Alles das sind Zeichen einer Art Zeitenwende, die auf den Wanderwegen der Eifel seit Beginn der coronabedingten Reiseverbote 2020 unübersehbar sind: Die Wege werden immer voller. „Gerade Menschen im Studierendenalter bis Ende 20 sind dort unterwegs“, beobachtet Patrick Schmidder eine Klientel, die noch vor wenigen Jahren als wenig wanderaffin galt.
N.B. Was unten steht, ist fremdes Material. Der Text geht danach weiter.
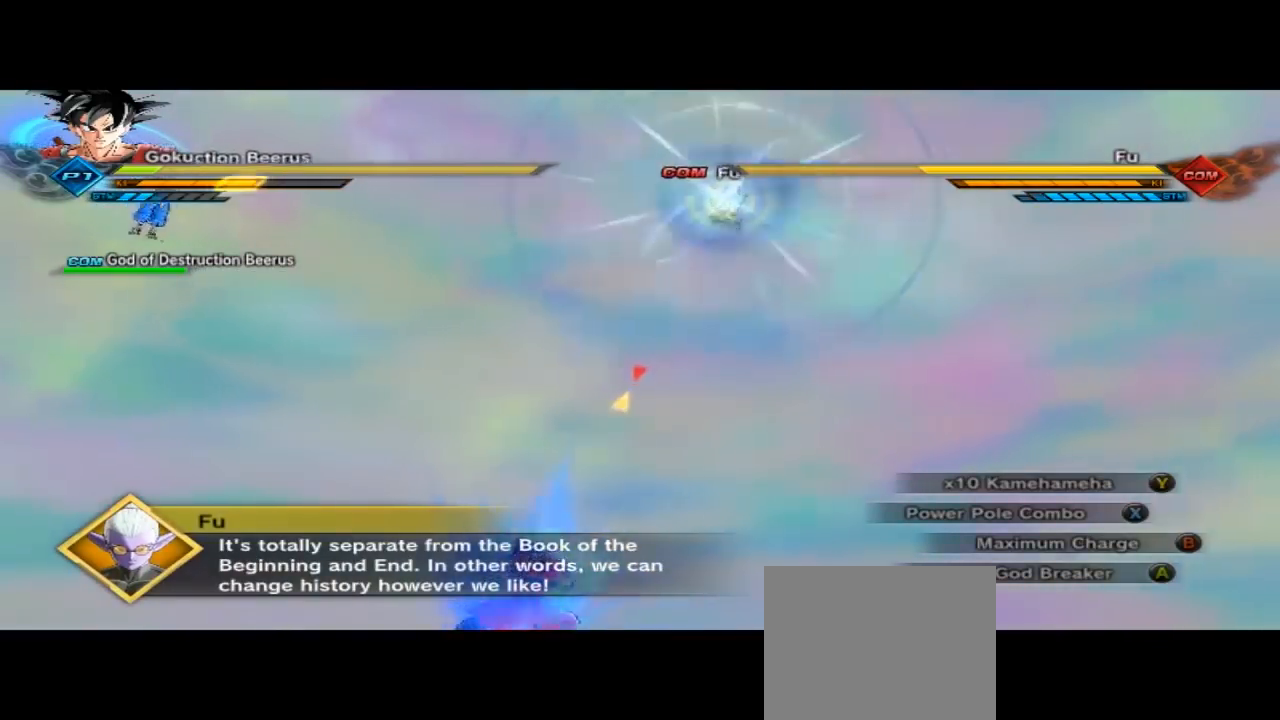
{"buttons": ["L2", "R2"], "left_stick": "center", "right_stick": "center", "button_events": [[100, "B", "up"], [100, "L2", "down"]]}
Was out war, ist derzeit geradezu mega-in, sagt Schmidder, Geschäftsführer der Nordeifel Tourismus (NET) GmbH in Kall. 1,82 Millionen Aufrufe hat das NET-Wanderangebot aus 95 Eifelschleifen und 18 Eifelspuren verzeichnet, seit die Wege vor rund zweieinhalb Jahren auf dem Wanderportal Outdooractive online gestellt wurden.
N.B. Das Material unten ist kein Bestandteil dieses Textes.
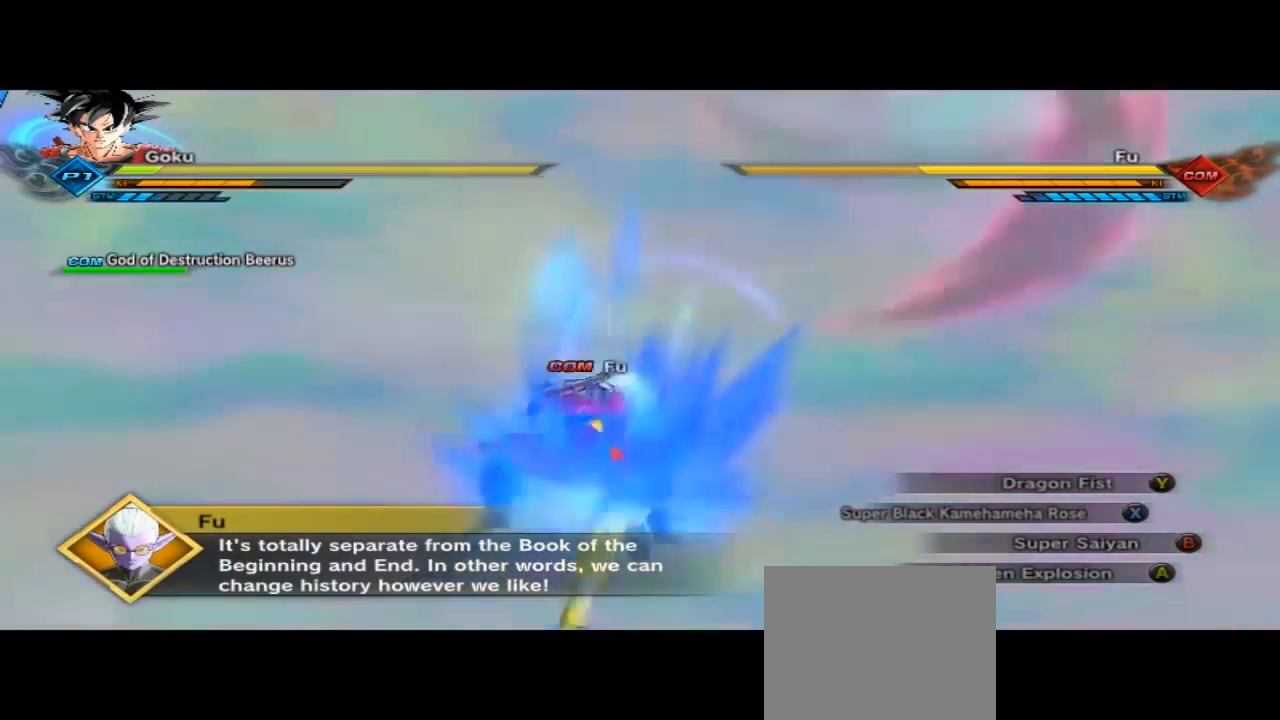
{"buttons": [], "left_stick": "center", "right_stick": "center", "button_events": [[500, "L2", "up"], [500, "R2", "up"]]}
Beliebte Schleifen und Spuren
Alleine rund 3900 Hashtags „Eifelschleifen“ und rund 1800 für die „Eifelspuren“ wurden zudem auf Instagram gesetzt. „Schleifen“ und „Spuren“ wurden mehr als 1500-mal von Wanderern auf den diversen Online-Kanälen bewertet, „im Durchschnitt mit vier bis fünf Sternen“, hat Schmidder ausgerechnet. „Wanderportale wie Outdooractive sind für uns Gold wert“, freut er sich.
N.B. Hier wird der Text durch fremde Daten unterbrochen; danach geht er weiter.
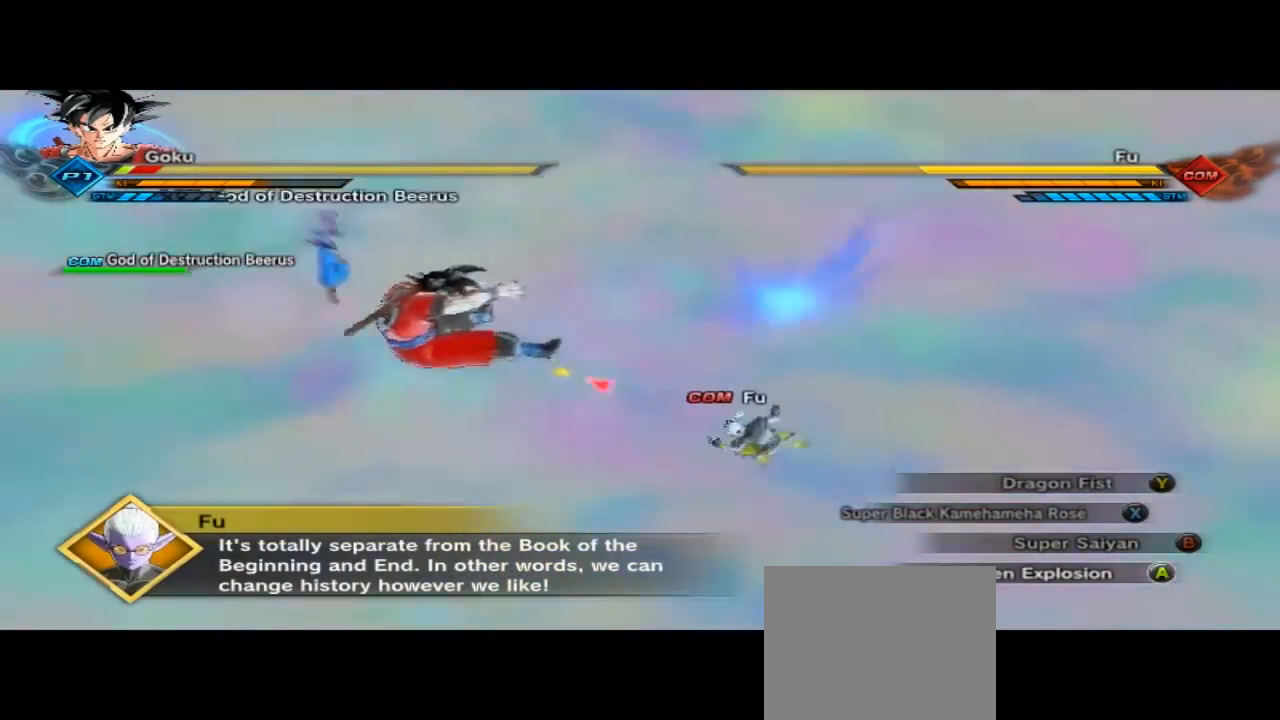
{"buttons": ["A"], "left_stick": "center", "right_stick": "center", "button_events": [[100, "A", "down"], [200, "A", "up"], [467, "A", "down"]]}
Obwohl Wanderer aus den Ballungsgebieten meistens Tagesurlauber sind, stellt Schmidder eine steigende Nachfrage nach Pauschalangeboten für Wanderer in der Nordeifel fest. Der Eifelsteig und andere Weitwanderwege wie die Hauptwege des Eifelvereins sind ohnehin bei Mehrtagesurlaubern beliebt.
Fast 500 Touren entwickelt
Zwei, die ebenfalls die Eifel entdeckt haben, haben es zu einer Bekanntheit gebracht, die noch vor wenigen Jahren undenkbar war: Das „Mr. Pfade“-Team – Manuel Helgert (36) aus Neukirchen-Vluyn und Michael Bednarek (38) aus Köln – hat nach Angaben Bednareks in den vergangenen Jahren „an die 500“ Wandertouren entwickelt. Davon stehen bisher 40 online in den Wanderportalen wie Komoot oder Outdooractive.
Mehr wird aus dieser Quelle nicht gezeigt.